È possibile che oggi non ci sia luogo in Occidente dove ambientare più legittimamente una storia di paralisi, incentrata sull’impossibilità individuale e collettiva di rompere il cerchio. Dove mi trovo è però soprattutto un libro sul vuoto e sulla morte (ed è interessante come anche qui Lahiri abbia deliberatamente praticato il «gioco del rovescio»: alla scoperta euforica di una patria d’elezione di In altre parole è subentrato ora l’assoluto controllo, gelido e autopunitivo, della protagonista). Lapidi di marmo appoggiate alla strada, ombre che «sembrano fantasmi», «luoghi tombali», desolanti mercatini dell’usato familiare, gabbie vuote, «valigie orfane», necrologi, elenchi di oggetti malinconici: la Roma presentataci è anzitutto un cimitero. E anche se i quarantasei capitoletti sembrano voler precisare meglio, uno a uno, il titolo del libro («Sul marciapiede», «Per strada», «In ufficio», «In primavera»…), in realtà ben presto ci si rende conto che, senza cercare troppo, ci troviamo semplicemente nella terra dei morti. In qualche capitolo si affaccia un potenziale amante, che, come un novello Orfeo, potrebbe provare a riscuotere la protagonista con il brivido dell’adulterio; ma il tradimento (di lui) non si concretizza, forse anche perché le Euridici moderne sanno che devono contare solo su se stesse per emergere dagli Inferi (magari, come in questo caso, grazie a una provvidenziale borsa di studio).

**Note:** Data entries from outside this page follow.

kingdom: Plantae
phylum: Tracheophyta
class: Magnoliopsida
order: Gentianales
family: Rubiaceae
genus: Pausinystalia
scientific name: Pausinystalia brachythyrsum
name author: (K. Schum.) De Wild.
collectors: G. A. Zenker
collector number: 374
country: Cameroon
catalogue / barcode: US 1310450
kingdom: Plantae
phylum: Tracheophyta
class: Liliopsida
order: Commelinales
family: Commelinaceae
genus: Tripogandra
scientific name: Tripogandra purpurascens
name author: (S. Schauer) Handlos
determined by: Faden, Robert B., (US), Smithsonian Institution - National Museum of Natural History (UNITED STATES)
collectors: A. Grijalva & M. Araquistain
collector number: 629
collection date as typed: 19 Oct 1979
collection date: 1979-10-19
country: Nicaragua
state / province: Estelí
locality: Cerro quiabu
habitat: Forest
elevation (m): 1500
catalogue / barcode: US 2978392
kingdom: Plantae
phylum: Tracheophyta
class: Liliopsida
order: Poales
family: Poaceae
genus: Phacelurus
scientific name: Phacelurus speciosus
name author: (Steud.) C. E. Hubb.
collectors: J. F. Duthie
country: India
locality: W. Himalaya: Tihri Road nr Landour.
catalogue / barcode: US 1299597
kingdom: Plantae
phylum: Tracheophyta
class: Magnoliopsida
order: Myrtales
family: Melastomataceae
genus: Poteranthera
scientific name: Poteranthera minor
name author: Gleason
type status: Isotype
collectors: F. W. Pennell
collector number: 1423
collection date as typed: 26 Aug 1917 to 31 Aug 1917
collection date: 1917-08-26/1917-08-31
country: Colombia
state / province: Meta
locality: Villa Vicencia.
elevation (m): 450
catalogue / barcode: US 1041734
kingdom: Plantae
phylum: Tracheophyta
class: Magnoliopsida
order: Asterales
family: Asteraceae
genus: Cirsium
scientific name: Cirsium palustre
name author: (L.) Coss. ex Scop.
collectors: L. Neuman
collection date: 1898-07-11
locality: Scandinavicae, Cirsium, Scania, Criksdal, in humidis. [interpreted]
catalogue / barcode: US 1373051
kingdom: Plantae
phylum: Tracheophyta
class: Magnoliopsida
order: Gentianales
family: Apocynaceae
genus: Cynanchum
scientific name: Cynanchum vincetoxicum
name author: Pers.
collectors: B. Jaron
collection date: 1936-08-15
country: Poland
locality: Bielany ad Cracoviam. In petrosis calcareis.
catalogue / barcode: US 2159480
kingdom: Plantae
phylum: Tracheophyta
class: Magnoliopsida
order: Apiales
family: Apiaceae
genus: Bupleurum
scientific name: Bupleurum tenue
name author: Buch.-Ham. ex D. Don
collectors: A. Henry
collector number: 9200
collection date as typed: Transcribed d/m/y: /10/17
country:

Alcune delle istantanee con cui Lahiri fotografa la solitudine della protagonista posseggono la forza inquietante dell’ambientazione quotidiana di certe storie di fantasmi (come le otto corsie parallele della piscina), ma nel complesso il romanzo si affida soprattutto a una precisa vena onirica: ecco per esempio una spremuta di melograno che assomiglia a un bicchiere di sangue, la presenza insopportabile di una linea orizzontale tracciata da un bambino su un divano bianco, il terrore di recuperare una moneta caduta all’interno di un ombrello bagnato, la comparsa di un vero e proprio doppelgänger… Nessuna immagine risulta tuttavia rivelatrice quanto quella della tempesta che a un certo punto la protagonista osserva dal litorale, traendo dallo spettacolo un senso di inspiegabile benessere. Hans Blumenberg ci scrisse sopra un intero libro, parecchi anni fa: contrapponendo al motto di Blaise Pascal, «Nous sommes embarqués», Siamo a bordo, l’atteggiamento di Lucrezio, che nel De rerum natura scruta sereno, dalla riva, un terribile naufragio, per giunta traendone una speciale forma di godimento estetico. Per Blumenberg la modernità consisterebbe nel gesto con cui il filosofo francese sceglie di collocarsi anche lui sulla nave, ma Roma – con ogni evidenza – è rimasta pure in questo una città antica. E con lei la protagonista di questo romanzo così delicatamente spietato.